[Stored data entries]
== == ==

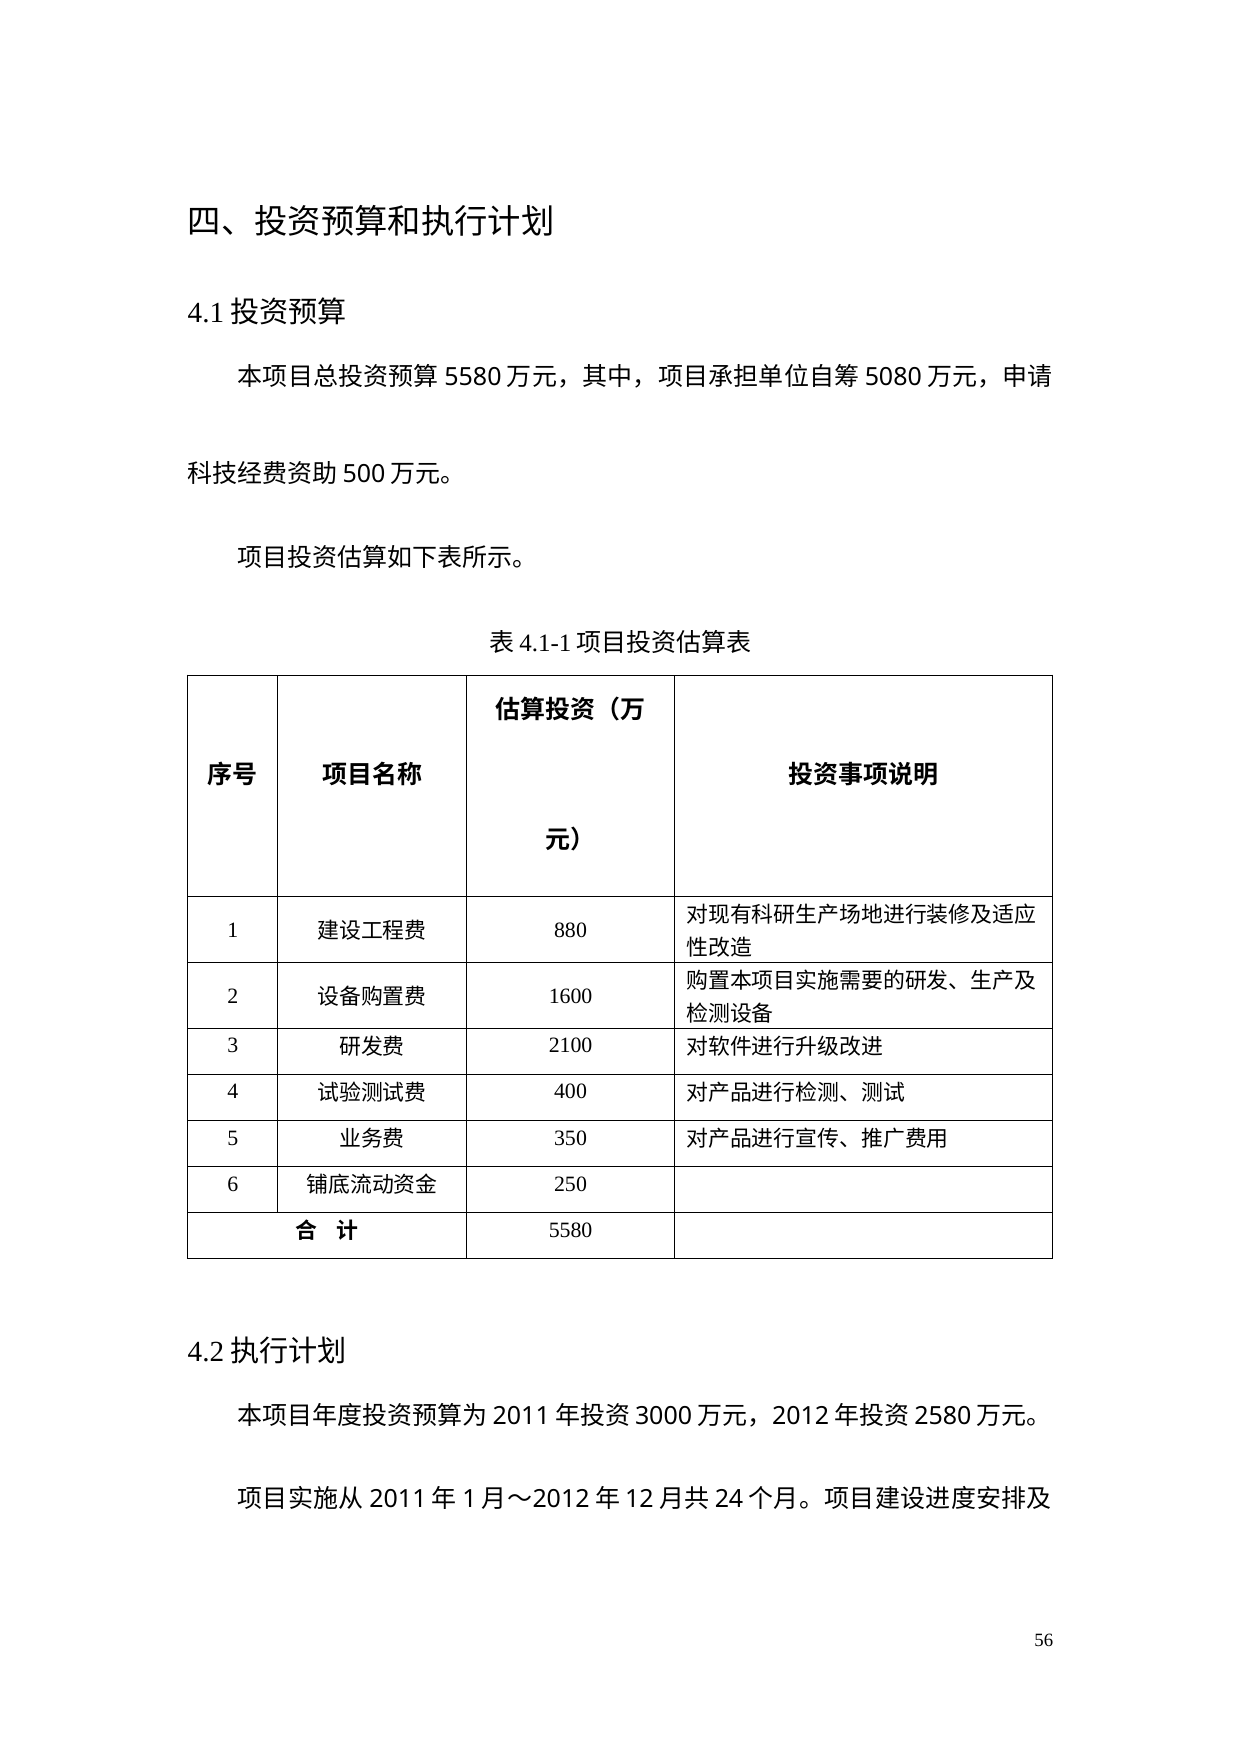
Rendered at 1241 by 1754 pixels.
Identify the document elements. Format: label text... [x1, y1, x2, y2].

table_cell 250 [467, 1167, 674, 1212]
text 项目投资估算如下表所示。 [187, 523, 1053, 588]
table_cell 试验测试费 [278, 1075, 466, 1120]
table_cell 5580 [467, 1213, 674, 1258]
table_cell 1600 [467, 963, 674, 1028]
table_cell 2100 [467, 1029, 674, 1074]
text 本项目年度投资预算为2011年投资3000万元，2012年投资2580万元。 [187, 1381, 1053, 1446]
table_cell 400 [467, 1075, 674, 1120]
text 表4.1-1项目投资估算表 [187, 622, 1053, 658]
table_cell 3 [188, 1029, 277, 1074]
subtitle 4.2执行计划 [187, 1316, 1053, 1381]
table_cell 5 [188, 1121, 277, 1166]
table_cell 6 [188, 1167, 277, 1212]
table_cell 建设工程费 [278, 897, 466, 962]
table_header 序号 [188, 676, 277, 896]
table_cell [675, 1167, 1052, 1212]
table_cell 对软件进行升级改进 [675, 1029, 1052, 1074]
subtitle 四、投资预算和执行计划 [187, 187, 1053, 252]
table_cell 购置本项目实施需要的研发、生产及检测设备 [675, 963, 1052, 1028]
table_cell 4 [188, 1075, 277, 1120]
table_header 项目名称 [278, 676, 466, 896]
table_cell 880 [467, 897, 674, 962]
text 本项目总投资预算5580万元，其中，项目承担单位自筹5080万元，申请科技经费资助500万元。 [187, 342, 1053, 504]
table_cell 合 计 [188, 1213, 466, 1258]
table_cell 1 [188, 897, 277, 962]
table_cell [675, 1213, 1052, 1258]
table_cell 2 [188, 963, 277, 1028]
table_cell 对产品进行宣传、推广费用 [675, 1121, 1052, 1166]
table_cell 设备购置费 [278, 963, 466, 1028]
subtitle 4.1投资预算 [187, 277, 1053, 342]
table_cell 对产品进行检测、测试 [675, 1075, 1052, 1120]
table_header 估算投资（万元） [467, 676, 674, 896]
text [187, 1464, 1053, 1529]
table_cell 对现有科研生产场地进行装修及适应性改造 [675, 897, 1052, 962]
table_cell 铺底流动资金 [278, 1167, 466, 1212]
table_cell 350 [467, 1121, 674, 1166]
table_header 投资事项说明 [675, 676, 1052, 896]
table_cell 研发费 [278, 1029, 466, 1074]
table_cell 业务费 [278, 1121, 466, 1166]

== == ==

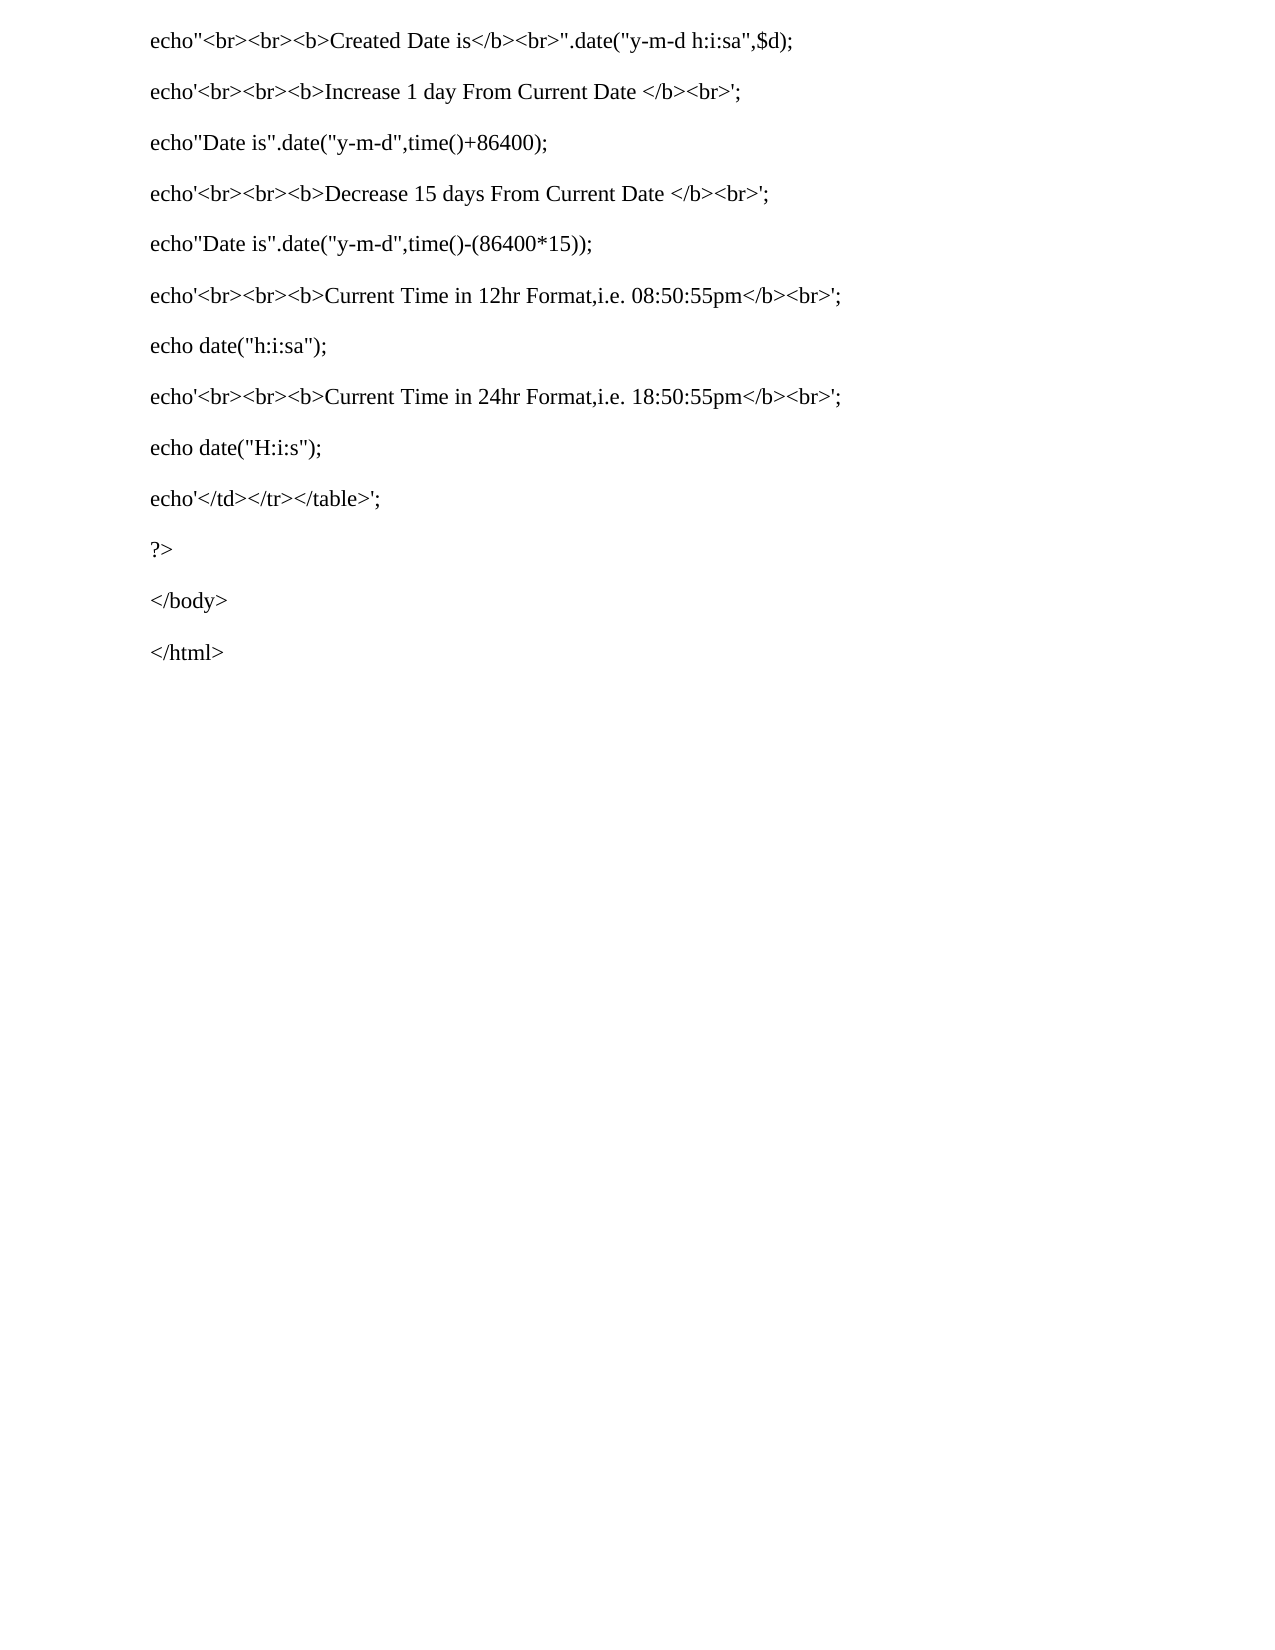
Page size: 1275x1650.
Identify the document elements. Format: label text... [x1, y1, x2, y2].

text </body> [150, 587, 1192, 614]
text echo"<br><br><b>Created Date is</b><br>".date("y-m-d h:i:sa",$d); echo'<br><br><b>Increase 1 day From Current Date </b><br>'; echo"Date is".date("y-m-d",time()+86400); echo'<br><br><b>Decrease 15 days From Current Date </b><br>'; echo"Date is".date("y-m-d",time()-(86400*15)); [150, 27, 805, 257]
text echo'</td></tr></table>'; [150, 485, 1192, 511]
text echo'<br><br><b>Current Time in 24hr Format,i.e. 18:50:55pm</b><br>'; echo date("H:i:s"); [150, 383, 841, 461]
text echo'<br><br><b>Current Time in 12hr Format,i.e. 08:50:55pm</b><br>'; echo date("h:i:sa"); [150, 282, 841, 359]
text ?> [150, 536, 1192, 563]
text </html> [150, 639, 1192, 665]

== == ==

== EXERCISE INSTRUCTIONS ==
Find the count of lines in the data above where the word "Current" occurs, and write down only that count.

== SOLUTION FOR THIS TASK ==
3